Report how many lines in the records below contain the word "maximum". Case counts, and the reply should be the number alone.

→ **Material shown**:
════════════════
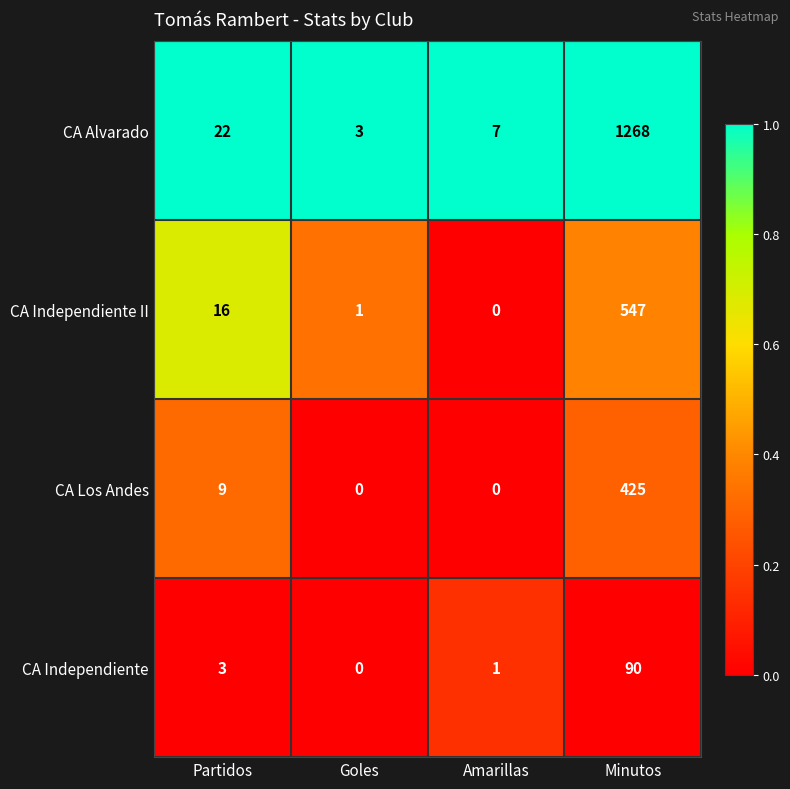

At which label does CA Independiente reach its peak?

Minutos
════════════════
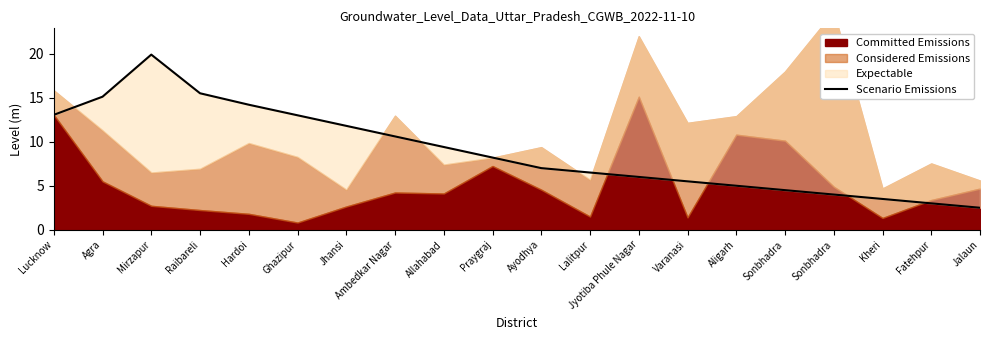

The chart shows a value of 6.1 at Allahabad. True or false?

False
════════════════
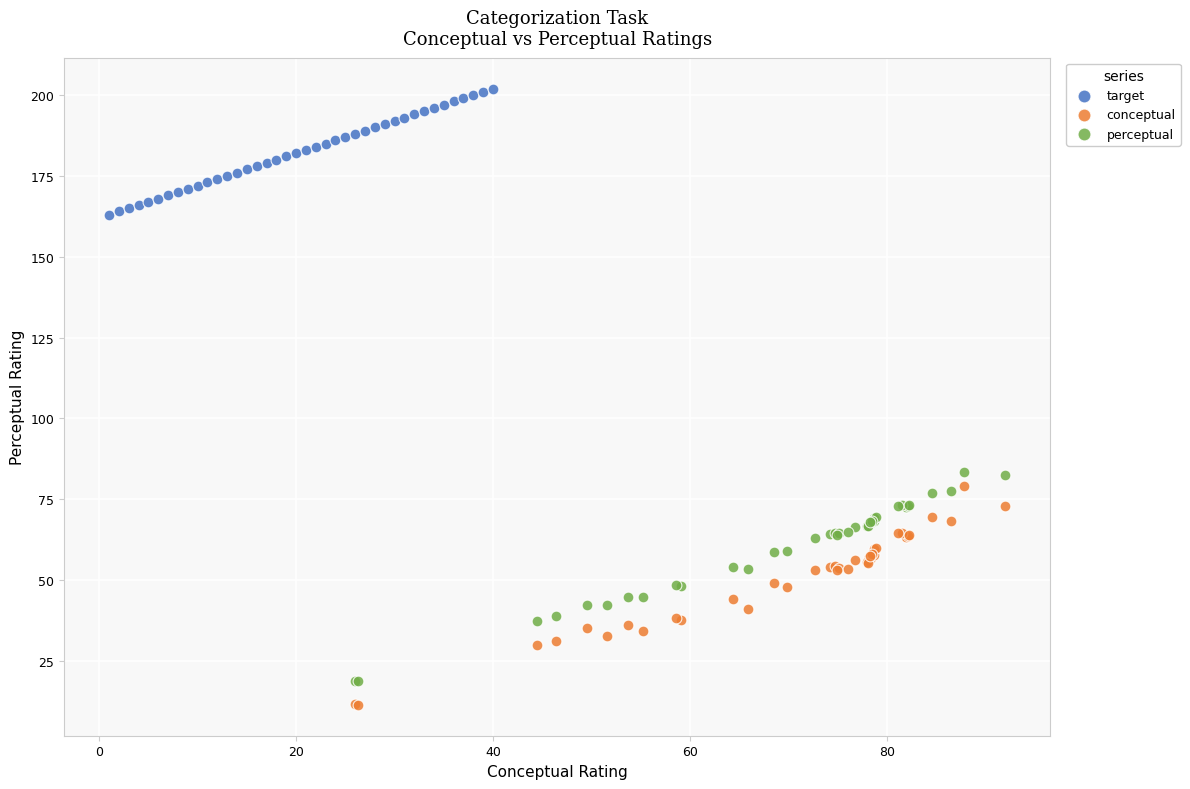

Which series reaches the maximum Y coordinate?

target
════════════════
→ **Result of this exercise**:
1